John Simpson wrote:He has a point. I would not have called HMS Victory (built in the same year but with more guns) a galleon but a 'man of war', or 'first rate'. However, rating was a Royal Navy device. It then occurred to me that we tend to call any big Spanish ship with many guns a galleon - particularly if full of gold! So what is the definition of galleon, and what should the San Juan correctly be called? Well, the way I always understood it is that all ships of the line were galleons in the purely technical sense of the word, as opposed to naos, hulks, carracks, galleasses and what have you. The word "galleon" is IMHO usually reserved for the earlier specimens, say 1550-1625 more or less, while later variants of galleon have more specialized names like "great ship", "ship of the line", "frigate", "east indiaman" and so on. There were also the famous "Manila galleons" of course, but that was a description of the ship's function and not the ship as such.

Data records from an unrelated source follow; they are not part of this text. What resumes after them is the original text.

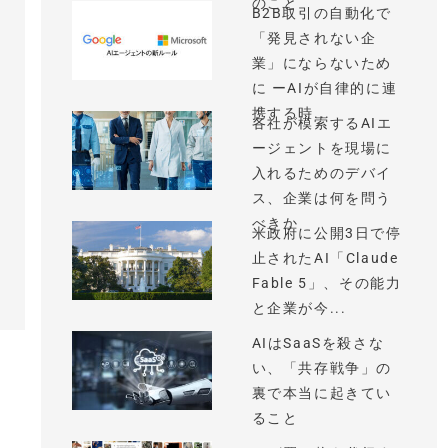
のこと
B2B取引の自動化で
「発見されない企
業」にならないため
に ーAIが自律的に連
携する時...
各社が模索するAIエ
ージェントを現場に
入れるためのデバイ
ス、企業は何を問う
べきか
米政府に公開3日で停
止されたAI「Claude
Fable 5」、その能力
と企業が今...
AIはSaaSを殺さな
い、「共存戦争」の
裏で本当に起きてい
ること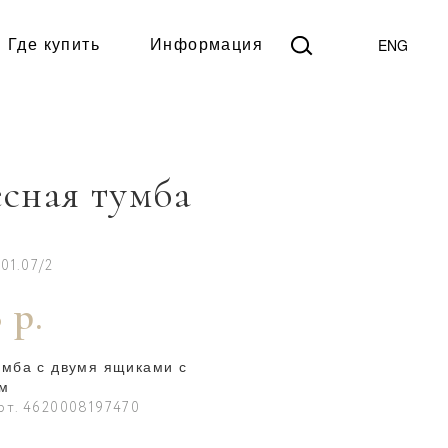
ENG
Где купить
Информация
сная тумба
01.07/2
 р.
умба с двумя ящиками с
ом
рт. 4620008197470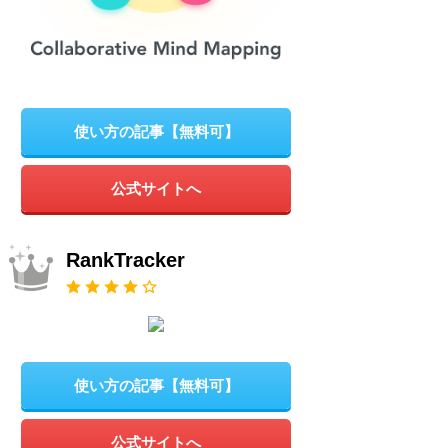
使い方の記事【無料可】
公式サイトへ
RankTracker
使い方の記事【無料可】
公式サイトへ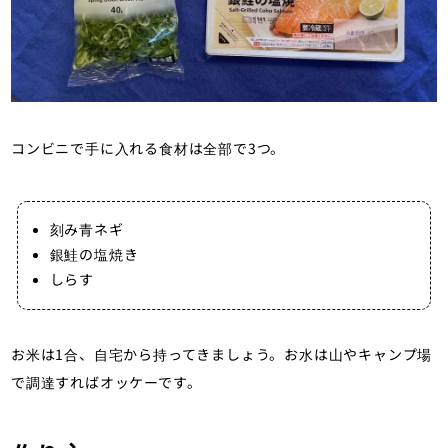
コンビニで手に入れる食材は全部で3つ。
刻み青ネギ
銀鮭の塩焼き
しらす
お米は1合、自宅から持ってきましょう。お水は山やキャンプ場
で調達すればオッケーです。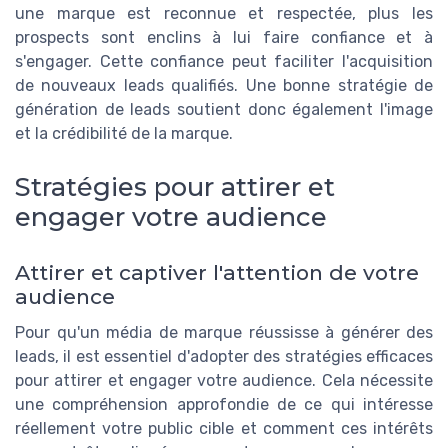
une marque est reconnue et respectée, plus les
prospects sont enclins à lui faire confiance et à
s'engager. Cette confiance peut faciliter l'acquisition
de nouveaux leads qualifiés. Une bonne stratégie de
génération de leads soutient donc également l'image
et la crédibilité de la marque.
Stratégies pour attirer et
engager votre audience
Attirer et captiver l'attention de votre
audience
Pour qu'un média de marque réussisse à générer des
leads, il est essentiel d'adopter des stratégies efficaces
pour attirer et engager votre audience. Cela nécessite
une compréhension approfondie de ce qui intéresse
réellement votre public cible et comment ces intérêts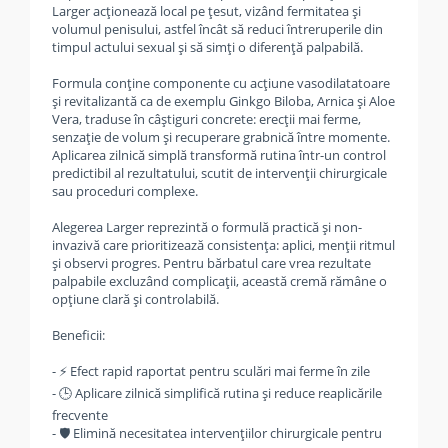
Larger acționează local pe țesut, vizând fermitatea și
volumul penisului, astfel încât să reduci întreruperile din
timpul actului sexual și să simți o diferență palpabilă.
Formula conține componente cu acțiune vasodilatatoare
și revitalizantă ca de exemplu Ginkgo Biloba, Arnica și Aloe
Vera, traduse în câștiguri concrete: erecții mai ferme,
senzație de volum și recuperare grabnică între momente.
Aplicarea zilnică simplă transformă rutina într-un control
predictibil al rezultatului, scutit de intervenții chirurgicale
sau proceduri complexe.
Alegerea Larger reprezintă o formulă practică și non-
invazivă care prioritizează consistența: aplici, menții ritmul
și observi progres. Pentru bărbatul care vrea rezultate
palpabile excluzând complicații, această cremă rămâne o
opțiune clară și controlabilă.
Beneficii:
- ⚡ Efect rapid raportat pentru sculări mai ferme în zile
- 🕒 Aplicare zilnică simplifică rutina și reduce reaplicările
frecvente
- 🛡️ Elimină necesitatea intervențiilor chirurgicale pentru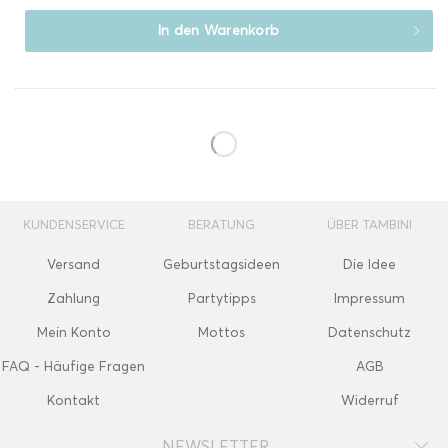
In den
Warenkorb
KUNDENSERVICE
BERATUNG
ÜBER TAMBINI
Versand
Geburtstagsideen
Die Idee
Zahlung
Partytipps
Impressum
Mein Konto
Mottos
Datenschutz
FAQ - Häufige Fragen
AGB
Kontakt
Widerruf
NEWSLETTER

On my website I refer to the San Juan Nepomuceno as a galleon. It recently attracted this comment from Xavier Corredor in Spain:'The "San Juan" was not a galleon... The "San Juan" was a "navío". I don't know what is the English word to describe it, perhaps is "ship of the line".
When they were introduced galleons were different from other ships of similar size in that they were long, narrow and low-built, and of course they had the galleon (beak-head) poking out in front. This was pretty much the default configuration of all major vessels for the next 300 years.
Anyway, there is little or no real technical difference between the armada galleons of 1588, Prince Royal of 1610, Wasa of 1628, Sovereign of the Seas of 1637 and the Victory of 1765, except that everything grew bigger and a lot of details were perfected over time of course. I guess the "galleon" term is rather like "internal combustion engine", a useful description when the contraptions were just invented but later on replaced in everyday use by more specific terms like "diesel engine", "petrol engine", "wankel engine", "gas turbine engine" and so on.
The San Juan would be called a "navio" by the Spanish as your correspondent
pointed out. This corresponds to the British term "ship of the line", in other
terms a battleship rather than a merchantman or a frigate. No rating is
indicated by this, just "battleship" in general; it would correspond to the
first to third rates of the British system more or less. I know the Danes did
it the same way, just differentiating between "battleship" and "frigate" rather
than having the British 6-tier ranking system.